Victor Davis Hanson is not quite as brilliant as he usually is in his analysis of celebrity leftism – “Elegant nonsense.” Professor Hanson blames in part the lack of education of the likes of Sean Penn and Cher for their knee-jerk “liberalish” pronouncements, though plenty of high school drop-outs have a pretty good instinctive grasp on national and international politics.
But where I really disagree with the professor is his contention that because Robert Redford plays Bob Woodward, the actor thinks he is a mega-journalist with great investigative powers. Au contraire, Dr. Hanson. Every movie star I have ever met or worked with deep down thinks to one degree or another that he or she is a fraud and that his or her life has been an accident – from having (often temporarily) a pretty face or from some mysterious charisma they themselves do not understand.
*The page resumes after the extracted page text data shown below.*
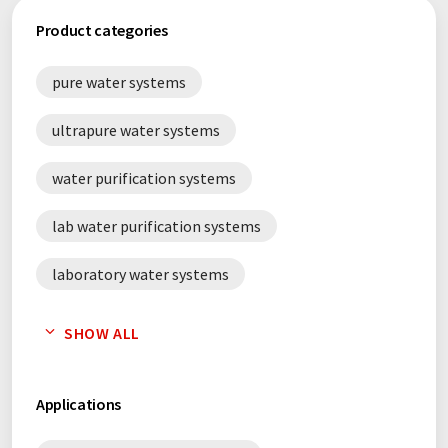
Product categories
pure water systems
ultrapure water systems
water purification systems
lab water purification systems
laboratory water systems
water treatment systems
SHOW ALL
Applications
The insecurity of the actor is one of those true clichés, and it reaches all the way to the top – to the highest star.
By making the pronouncements they do, they are trying to convince the audience of their own seriousness and their own goodness (their own value). But most of all they are trying to convince themselves. Fragile egos, not inflated ones, are at work here.
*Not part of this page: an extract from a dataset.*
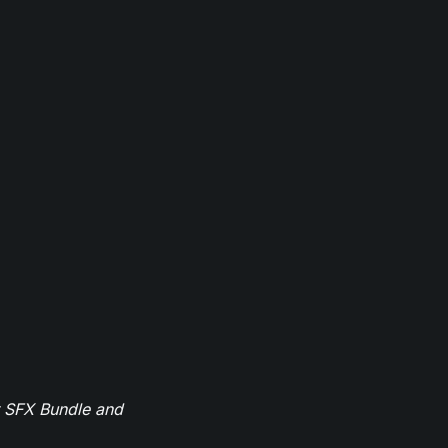
r SFX Bundle and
The psychodynamics can be more complex than that, and to dump all celebrity “leftists” in one pot is grossly unfair, but that is, I think, close to the essence. And this, of course, does not exonerate these people for their often peurile opinions. It only indicates why they are not thought through. Most Hollywood liberals of this sort will not engage in a substantive discussion of the issues because they have no real desire to. Thought, or even truth, is not the point. Stance is.
Hanson is on firmer ground when he talks of liberal guilt as one of the motivating factors. When you’re living on a twenty million dollar Brentwood estate, you naturally want to be well thought of, lest someone take it away. You might even go so far as to turn in your Mercedes for a Prius (though you keep an Aston Martin in your garage for special occasions).
But the professor again steers off course when he concludes: In this regard, we could learn again from the Greeks. They thought the playwrights Sophocles and Euripides were brilliant but not the mere mimics who performed their plays.
As a Hollywood screenwriter, I regret to inform Dr. Hanson that although not one of us is even remotely the equal of Sophocles and Euripides, virtually all of us (present company and a very few others excepted) have completely adopted the politics of our actors.